§ **Data to use**

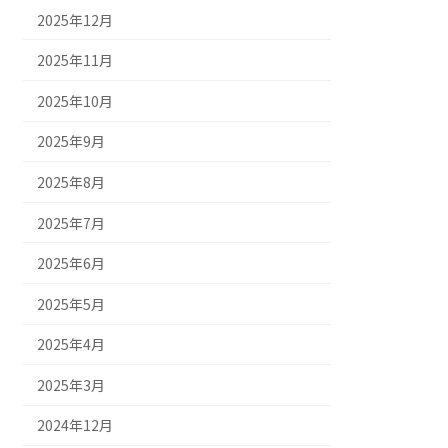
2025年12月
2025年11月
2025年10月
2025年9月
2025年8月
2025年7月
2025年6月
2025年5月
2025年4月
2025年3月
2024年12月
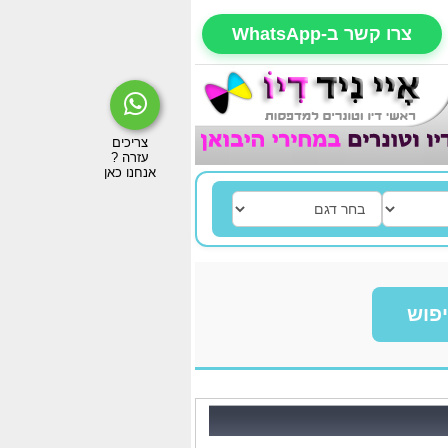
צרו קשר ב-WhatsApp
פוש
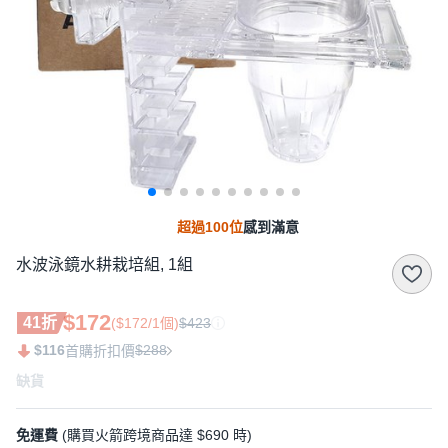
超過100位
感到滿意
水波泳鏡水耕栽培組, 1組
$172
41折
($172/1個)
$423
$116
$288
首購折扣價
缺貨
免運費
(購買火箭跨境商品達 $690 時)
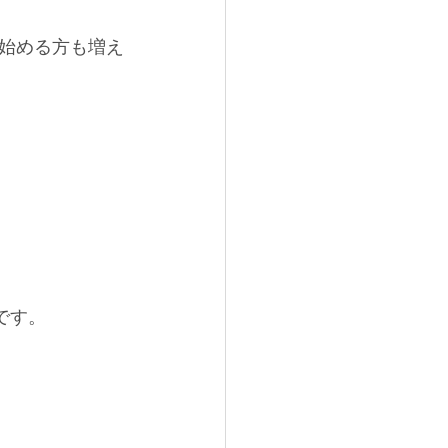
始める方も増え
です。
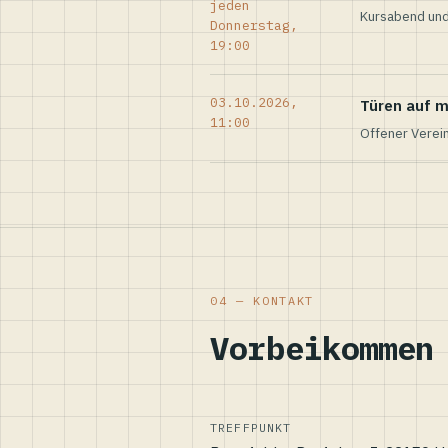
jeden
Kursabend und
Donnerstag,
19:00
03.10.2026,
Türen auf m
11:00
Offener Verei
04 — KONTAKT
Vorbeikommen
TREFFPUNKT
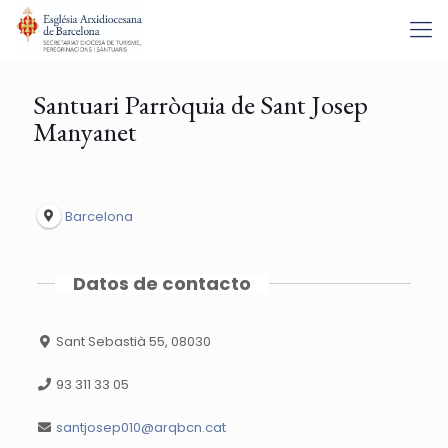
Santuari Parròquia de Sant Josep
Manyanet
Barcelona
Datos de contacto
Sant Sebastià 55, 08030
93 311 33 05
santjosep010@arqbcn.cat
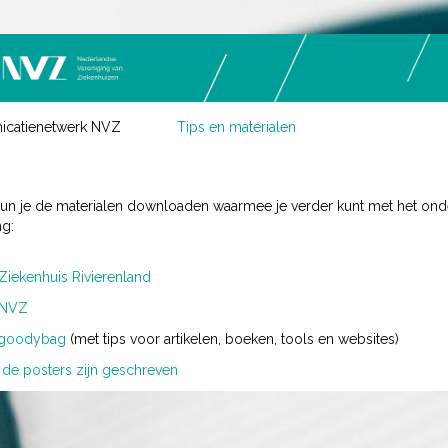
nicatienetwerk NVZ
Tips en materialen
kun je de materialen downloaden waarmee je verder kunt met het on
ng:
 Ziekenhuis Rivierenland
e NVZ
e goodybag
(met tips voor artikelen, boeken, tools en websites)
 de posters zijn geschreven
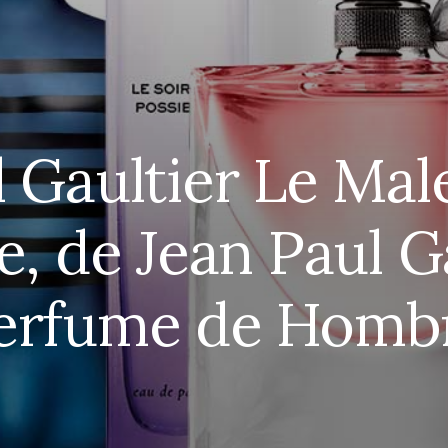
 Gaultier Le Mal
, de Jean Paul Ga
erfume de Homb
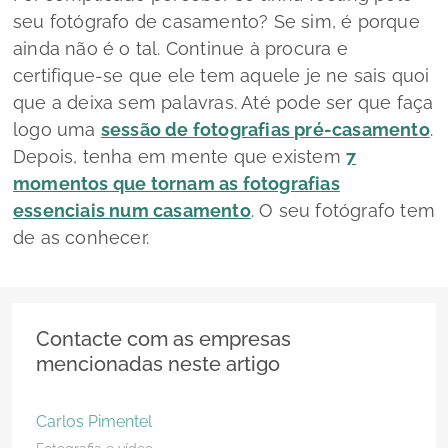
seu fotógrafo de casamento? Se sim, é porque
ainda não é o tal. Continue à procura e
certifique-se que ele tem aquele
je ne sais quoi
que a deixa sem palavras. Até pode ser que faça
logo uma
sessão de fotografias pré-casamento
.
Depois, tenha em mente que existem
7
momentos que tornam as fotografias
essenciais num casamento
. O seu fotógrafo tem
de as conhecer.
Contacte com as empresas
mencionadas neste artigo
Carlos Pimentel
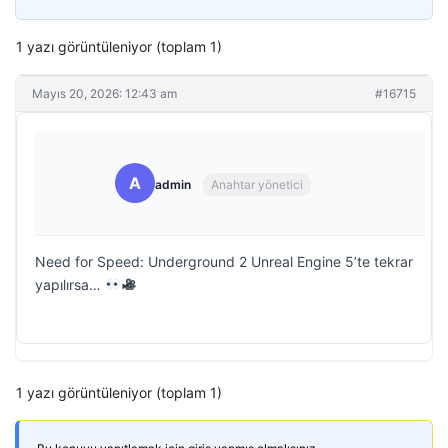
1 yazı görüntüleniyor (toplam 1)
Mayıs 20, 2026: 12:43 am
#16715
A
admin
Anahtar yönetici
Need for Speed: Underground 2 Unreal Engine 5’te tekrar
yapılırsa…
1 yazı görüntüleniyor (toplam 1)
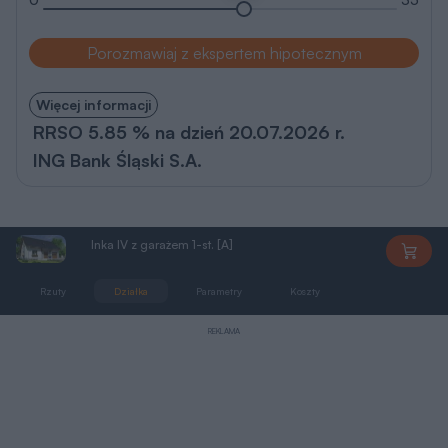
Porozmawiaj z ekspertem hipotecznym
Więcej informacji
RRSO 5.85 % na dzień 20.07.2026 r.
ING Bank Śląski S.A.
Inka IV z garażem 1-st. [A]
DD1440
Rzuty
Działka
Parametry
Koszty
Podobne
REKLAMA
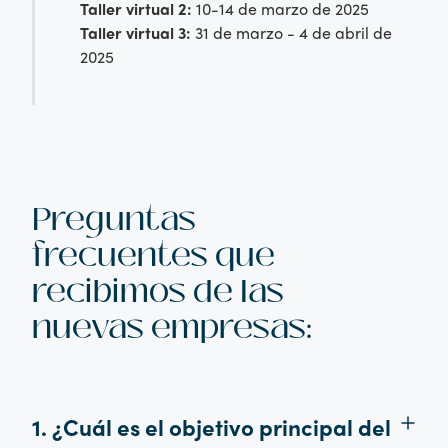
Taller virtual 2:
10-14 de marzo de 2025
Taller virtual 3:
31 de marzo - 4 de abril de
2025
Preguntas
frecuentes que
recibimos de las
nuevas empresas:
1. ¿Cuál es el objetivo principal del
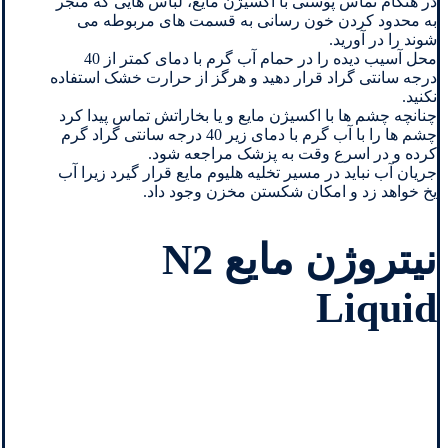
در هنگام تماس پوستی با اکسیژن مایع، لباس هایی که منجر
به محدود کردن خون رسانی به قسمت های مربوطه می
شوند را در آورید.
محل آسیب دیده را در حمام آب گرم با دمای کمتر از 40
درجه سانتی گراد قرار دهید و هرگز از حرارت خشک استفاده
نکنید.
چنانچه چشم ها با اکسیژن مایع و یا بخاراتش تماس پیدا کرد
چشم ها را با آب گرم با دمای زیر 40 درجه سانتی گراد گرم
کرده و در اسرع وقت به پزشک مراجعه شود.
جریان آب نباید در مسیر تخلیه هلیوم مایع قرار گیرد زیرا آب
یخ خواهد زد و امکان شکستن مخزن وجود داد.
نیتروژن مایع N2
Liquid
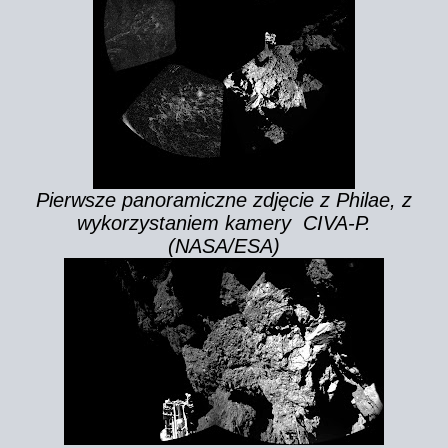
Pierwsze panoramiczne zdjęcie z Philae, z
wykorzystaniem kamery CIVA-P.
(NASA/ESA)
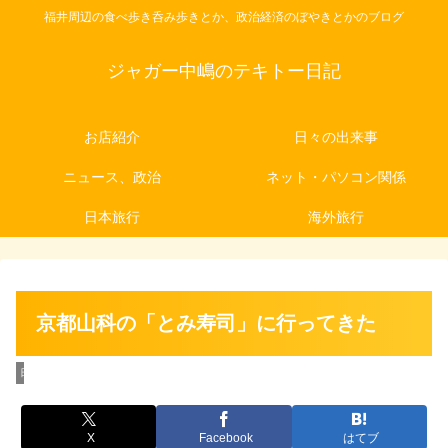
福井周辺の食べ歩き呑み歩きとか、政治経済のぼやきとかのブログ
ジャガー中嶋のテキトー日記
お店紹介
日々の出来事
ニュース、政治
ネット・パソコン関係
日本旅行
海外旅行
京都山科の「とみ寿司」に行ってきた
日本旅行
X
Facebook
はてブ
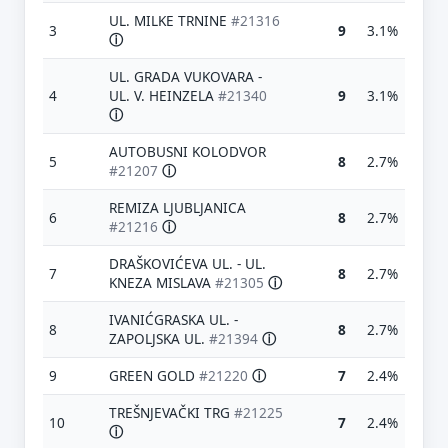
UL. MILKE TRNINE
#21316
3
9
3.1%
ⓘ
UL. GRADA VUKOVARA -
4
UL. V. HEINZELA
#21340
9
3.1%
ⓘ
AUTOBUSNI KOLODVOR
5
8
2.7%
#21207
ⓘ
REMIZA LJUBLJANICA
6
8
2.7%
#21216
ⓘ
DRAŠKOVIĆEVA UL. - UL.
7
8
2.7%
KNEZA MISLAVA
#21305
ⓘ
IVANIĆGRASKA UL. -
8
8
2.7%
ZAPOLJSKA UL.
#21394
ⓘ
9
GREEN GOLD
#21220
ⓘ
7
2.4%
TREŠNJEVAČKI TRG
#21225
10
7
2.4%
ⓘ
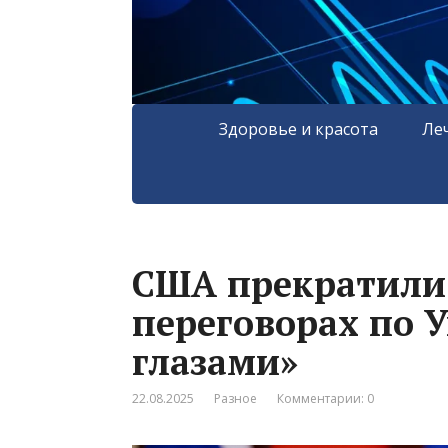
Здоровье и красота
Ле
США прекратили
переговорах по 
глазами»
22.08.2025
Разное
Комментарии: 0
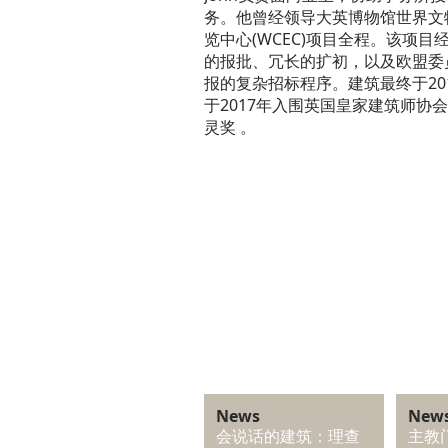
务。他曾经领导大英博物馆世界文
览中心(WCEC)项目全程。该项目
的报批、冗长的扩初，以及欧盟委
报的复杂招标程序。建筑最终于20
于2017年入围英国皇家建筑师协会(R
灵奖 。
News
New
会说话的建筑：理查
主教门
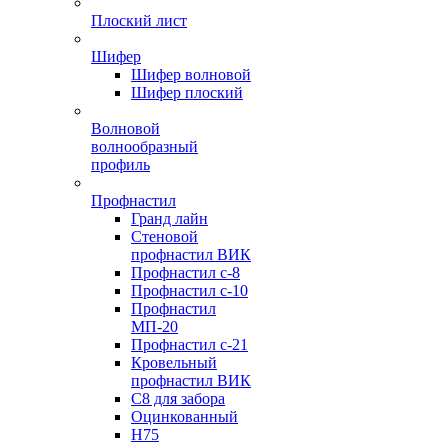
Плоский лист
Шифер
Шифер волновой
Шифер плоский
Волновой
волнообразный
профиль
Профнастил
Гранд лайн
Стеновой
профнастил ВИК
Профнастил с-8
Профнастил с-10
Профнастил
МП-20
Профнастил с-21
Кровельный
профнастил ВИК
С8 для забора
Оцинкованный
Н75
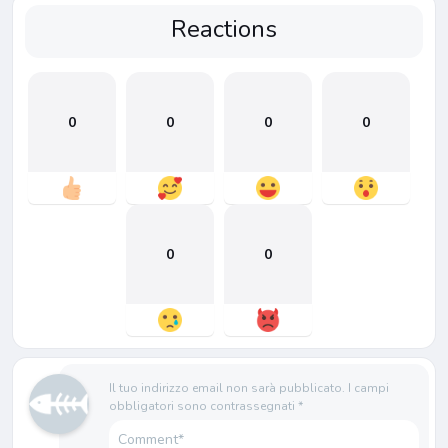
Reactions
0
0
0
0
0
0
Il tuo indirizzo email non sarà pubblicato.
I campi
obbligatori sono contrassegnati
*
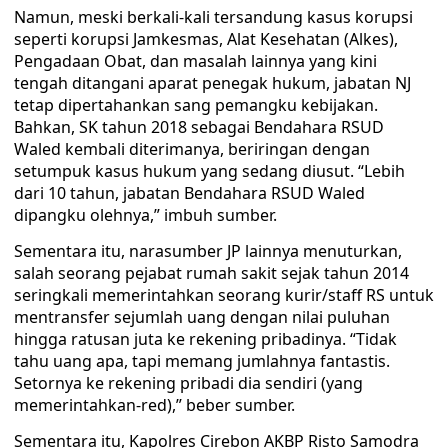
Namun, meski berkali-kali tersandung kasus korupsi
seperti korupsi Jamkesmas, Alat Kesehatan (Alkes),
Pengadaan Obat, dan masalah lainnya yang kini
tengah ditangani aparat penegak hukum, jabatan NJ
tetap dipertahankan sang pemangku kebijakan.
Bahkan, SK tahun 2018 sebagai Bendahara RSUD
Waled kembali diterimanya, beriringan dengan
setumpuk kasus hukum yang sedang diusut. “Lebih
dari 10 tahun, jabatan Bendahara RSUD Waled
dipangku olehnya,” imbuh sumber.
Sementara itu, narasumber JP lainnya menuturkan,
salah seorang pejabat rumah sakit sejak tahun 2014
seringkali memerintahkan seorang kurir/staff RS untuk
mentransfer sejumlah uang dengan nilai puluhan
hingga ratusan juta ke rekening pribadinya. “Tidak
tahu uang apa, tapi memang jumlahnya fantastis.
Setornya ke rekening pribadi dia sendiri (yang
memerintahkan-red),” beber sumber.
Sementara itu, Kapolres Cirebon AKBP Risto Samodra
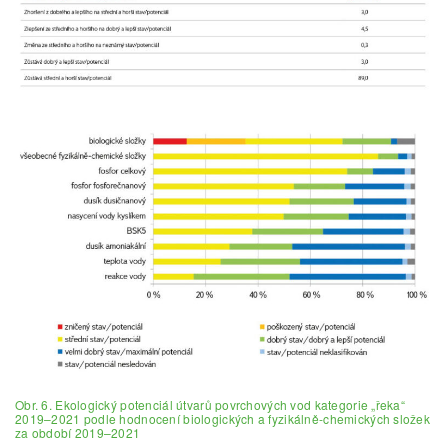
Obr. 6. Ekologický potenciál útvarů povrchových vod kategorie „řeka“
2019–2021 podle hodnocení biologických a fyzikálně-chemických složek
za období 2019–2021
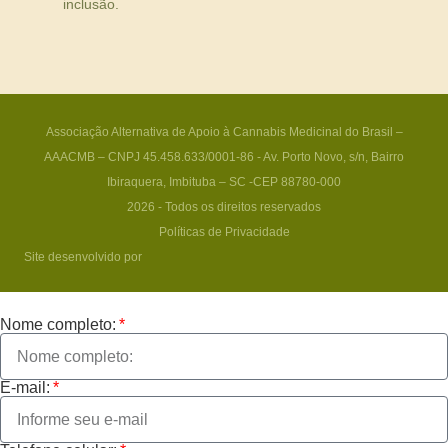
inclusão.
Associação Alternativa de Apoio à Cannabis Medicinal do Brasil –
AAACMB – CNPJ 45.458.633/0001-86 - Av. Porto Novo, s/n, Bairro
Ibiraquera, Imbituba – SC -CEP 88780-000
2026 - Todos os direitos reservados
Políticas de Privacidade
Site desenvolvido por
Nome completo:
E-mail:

§ **Job item**
Could you transcribe exactly the entries above, but only the lines from the one with "obbligatori sono contrassegnati" through the one with "seringkali memerintahkan seorang", and without pictures?

§ **Your response**
obbligatori sono contrassegnati
*
Namun, meski berkali-kali tersandung kasus korupsi
seperti korupsi Jamkesmas, Alat Kesehatan (Alkes),
Pengadaan Obat, dan masalah lainnya yang kini
tengah ditangani aparat penegak hukum, jabatan NJ
tetap dipertahankan sang pemangku kebijakan.
Bahkan, SK tahun 2018 sebagai Bendahara RSUD
Waled kembali diterimanya, beriringan dengan
setumpuk kasus hukum yang sedang diusut. “Lebih
dari 10 tahun, jabatan Bendahara RSUD Waled
dipangku olehnya,” imbuh sumber.
Sementara itu, narasumber JP lainnya menuturkan,
salah seorang pejabat rumah sakit sejak tahun 2014
seringkali memerintahkan seorang kurir/staff RS untuk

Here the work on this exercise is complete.